A potential crisis preventing H-2A-visa agricultural foreign guestworkers from crossing the Mexican border into the U.S. because of coronavirus concerns has been avoided.
On March 16, the U.S. Embassy in Mexico announced it would suspend processing routine immigrant and non-immigrant visas for border crossings on March 18 in an effort to curb the spread of coronavirus.
H-2A visas are non-immigrant agricultural work visas good for up to 10 months.
U.S. farm labor associations worked with the USDA and State Department and by late March 17 they received assurances H-2A visas and H-2B non-agricultural visas would continue to be processed.
Dan Fazio, executive director of Wafla, a Washington-based farm labor association, said returning H-2A and H-2B workers will be processed and most consulates are continuing to process new and returning workers.
USDA and the State Department are working on a protocol so all H-2A-visa applicants can be processed, Fazio said.
From Jan. 1 through March 15, Wafla provided 5,000 H-2A workers to Washington state growers, mostly for pruning fruit trees.
“We were lucky. We’re entering a slower period where we were only crossing 120 workers this week compared with 1,000 a week a few weeks back,” Fazio said.
Demand ramps up in May as growers need workers for apple thinning and cherry harvest, he said.
The last big push of the season is from Aug. 10 to Sept. 1 as growers enter apple and pear harvest, he said.
A record 257,667 H-2A-visa positions were approved by the U.S. Department of Labor in 2019. Washington state ranked third with 26,226 positions.
Fazio said the H-2A program is well regulated and has a proven track record of handling health emergencies.
For example, Fazio pointed to an outbreak of mumps at a worker camp in the Columbia Basin last year. He said Wafla worked quickly with the Washington State Department of Health to isolate four workers who tested positive for the illness, while quarantining 100 other workers who might have been exposed.
“We don’t think any of our farms are going to get COVID-19 by the time workers are coming in May,” Fazio said. “But if we don’t get them here, we don’t have an economy.”
Meanwhile, agricultural employers and labor unions are emphasizing increased protections for worker health and safety.
The United Farm Workers union sent an open letter to all agricultural employers requesting “further proactive steps to ensure the safety of farmworkers, protect buyers and safeguard consumers.”
Those steps include extending state-required sick pay to 40 hours or more, eliminating the 90-day waiting period for new farmworkers to be eligible for sick pay and offering daycare assistance for farmworker families.
Reyna Lopez, executive director of Pineros y Campesinos Unidos del Noroeste, or PCUN, said they are reaching out to state agencies to ensure employers provide multi-lingual training and educational materials for workers.
“If folks don’t understand what the threat is ... that is when we actually see people being pretty careless, or not taking precautions,” Lopez said.
Lopez said she is not aware of any cases of COVID-19 among Oregon farmworkers.
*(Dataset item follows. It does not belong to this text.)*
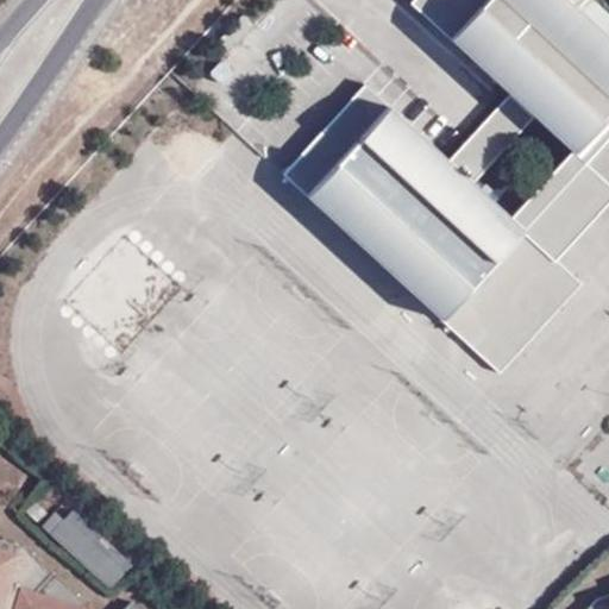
[(557,261),(525,230),(586,164),(608,138),(608,38),(572,4),(576,0),(414,0),(412,4),(510,95),(450,162),(365,85),(283,174),(500,374),(583,283),(557,261)]
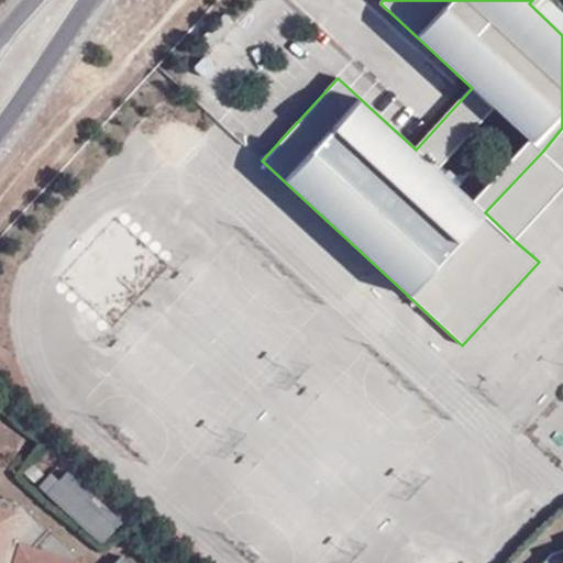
[(562,11),(550,0),(532,0),(529,3),(562,35),(562,11)]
PCUN is Oregon’s largest Latino union, representing approximately 7,000 farmworkers.
At Threemile Canyon Farms in Boardman, Ore., about 50 seasonal workers are currently on hand for the spring potato planting season. A spokeswoman for the farm, Anne Struthers, said Threemile Canyon has extended its sick leave for workers by another 10 days, and is practicing social distancing where possible to keep workers safe.
“There is no way to know how much or how little this will affect our farm in rural Oregon,” Struthers said. “We’re going to do everything in our power to make sure everyone stays healthy.”
Spring is also the peak shipping season for Oregon’s $995 million greenhouse and nursery industry. Jeff Stone, executive director of the Oregon Association of Nurseries, said it is already difficult to find workers willing to package products and load trucks.
While few of the industry’s seasonal workers come from the H-2A program, Stone said the COVID-19 outbreak only adds to that pressure of agriculture’s overall labor picture.
“All this really shows is the fragility of the workforce,” Stone said. “This adds a layer of worry. I feel for every business.”